エルドさんやオルオさん、グンタさんも同じようにエレンを見て頷いた。

「エレン……私はある事情があって調査兵団に少しの間いたの。訓練兵に入る前に。……全く体力もなくて、立体機動すらできなかった私ができるようになったのはここにいるメンバーのおかげなの。私はみんなのこと信じてる。だから…エレン。信じて…」
私はエレンを見て微笑んだ。
「……俺達を信じろ」
ふと私の頭上からリヴァイさんの声が聞こえた。
そして頭にふわり手が乗せられた。
見上げればリヴァイさん。
リヴァイさんもエレンを真っ直ぐ見ていた。
「……はい。

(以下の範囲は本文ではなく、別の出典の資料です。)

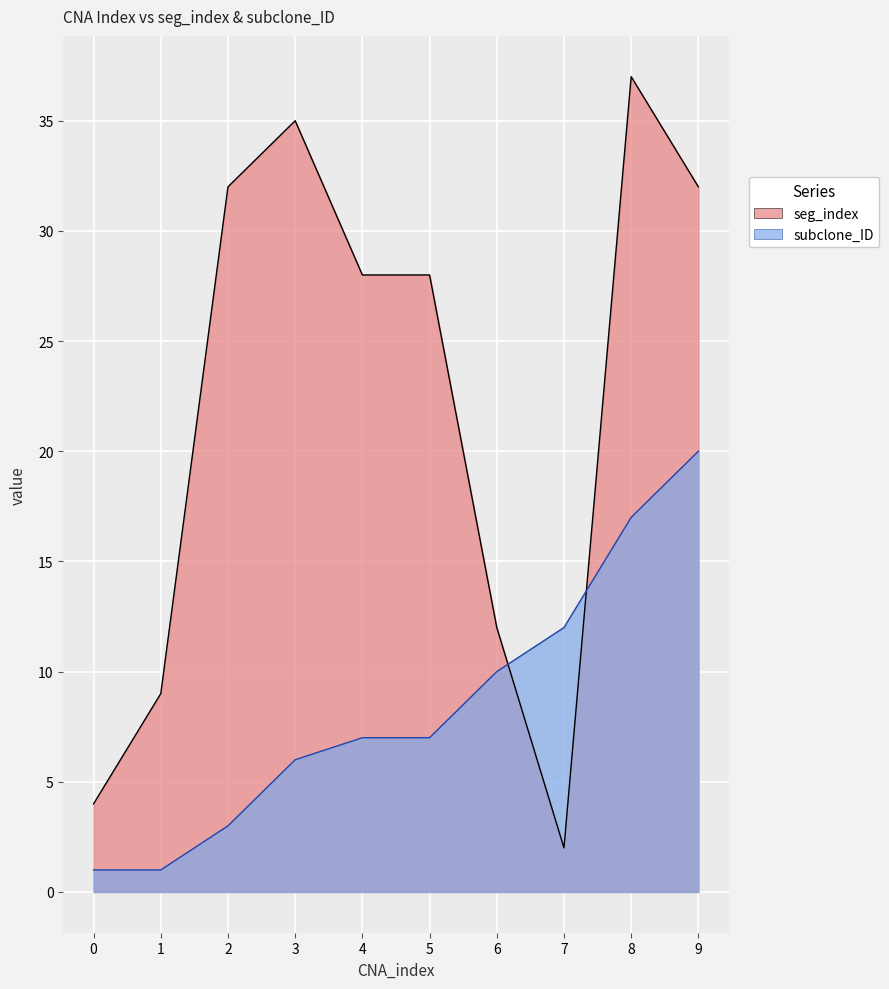

What is the value of the subclone_ID point at the 9th from the left?

17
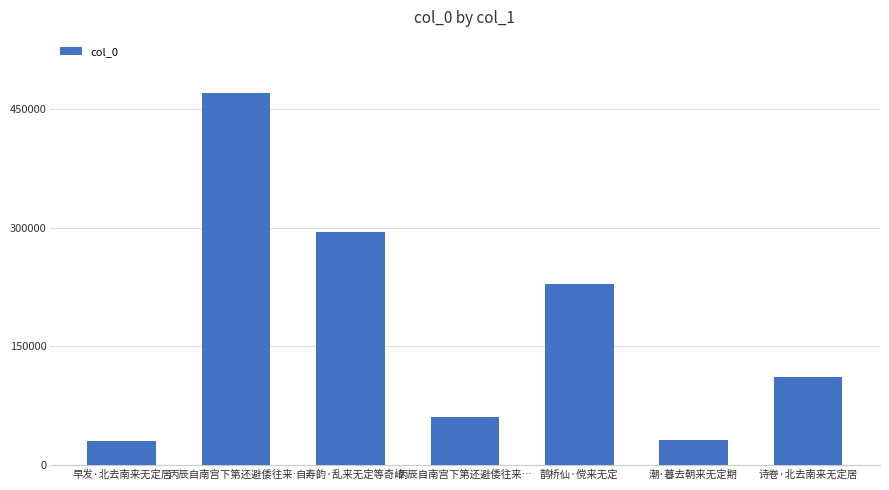

What is the sum of all values?

1228744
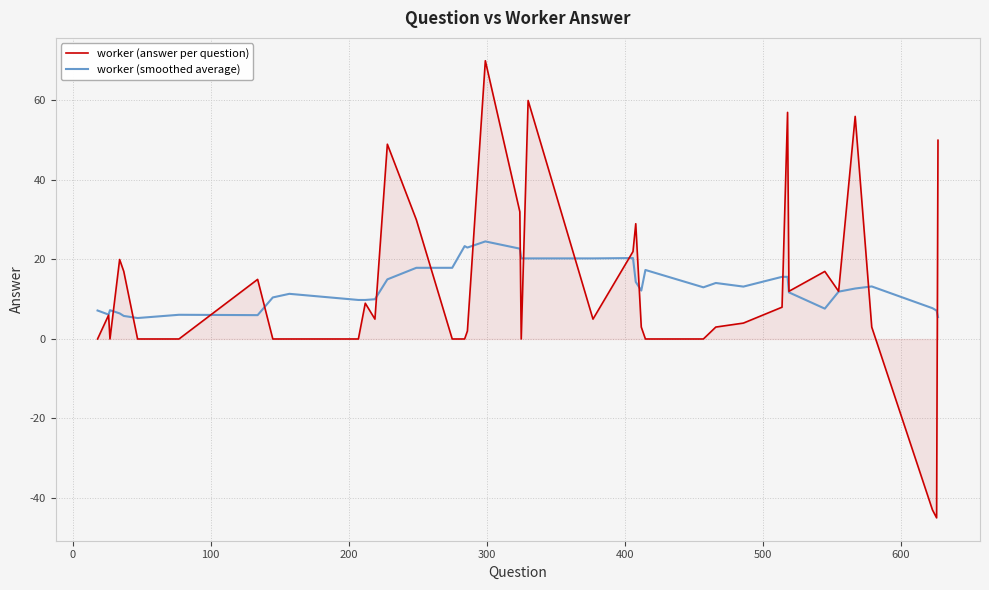

What is the maximum value shown in the chart?

70.0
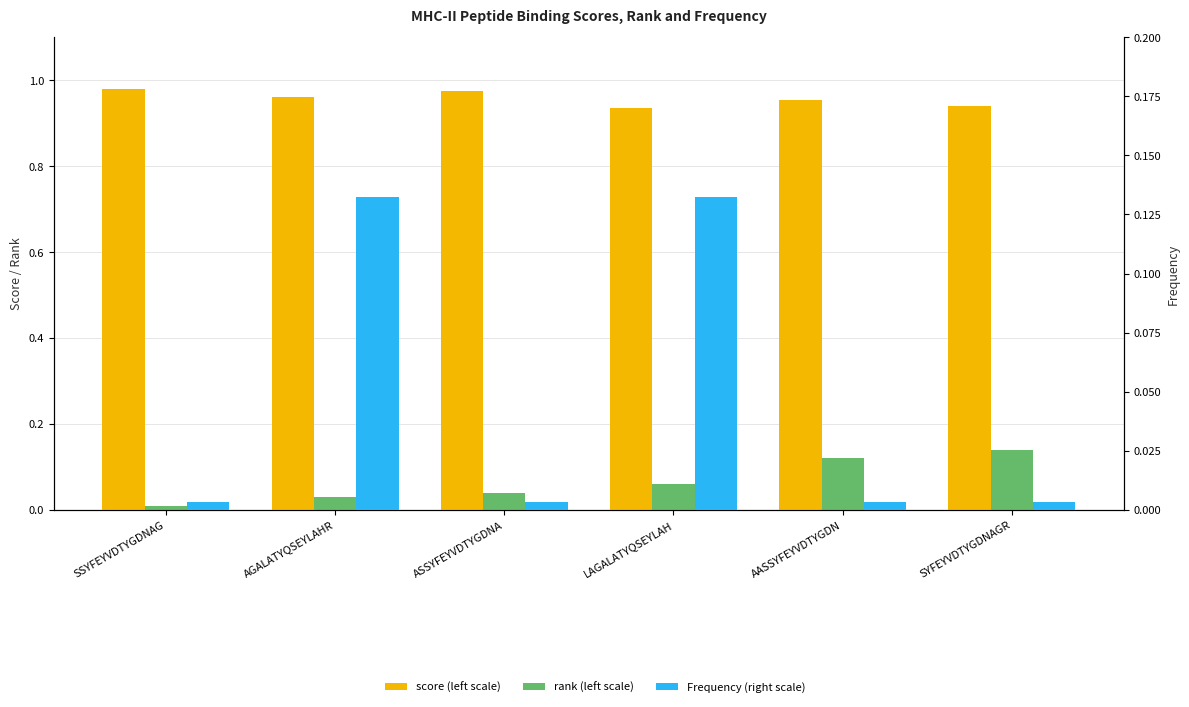

What is the difference between the maximum and minimum values in the rank (left scale) series?

0.1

俺は皆さんのこと信じてます」
エレンは頷いてくれた。

ペトラさん達は安堵の表情をしていた。
ハンジさんは最初驚いた顔をしていたけど最後は笑っていた。



壁外調査はもう、すぐそこまで迫っている。
女型の巨人の正体は誰なのだろう。
知性を持っているってことは間違いなくエレンと同じように巨人化できる人間だ。

「なまえちゃん?どうしたの?」
ペトラさんが声を掛けてくれた。
「あっ、すみません。少し考え事してました」
私が微笑んで言えばペトラさんも微笑んだ。
「何かあれば相談乗るからね?同じ女の子同士なんだから」
私はペトラさんの言葉に大きく頷いた。
「はい、ありがとうございます」
ペトラさんは本当に優しい人だ。
でも私の今、考えていることは誰にも言えない。
例えそれがリヴァイさんでも言えないことだ。

みんな楽しそうに話したりする姿を見ればこの平和がずっと続いてほしいと願うばかりだった。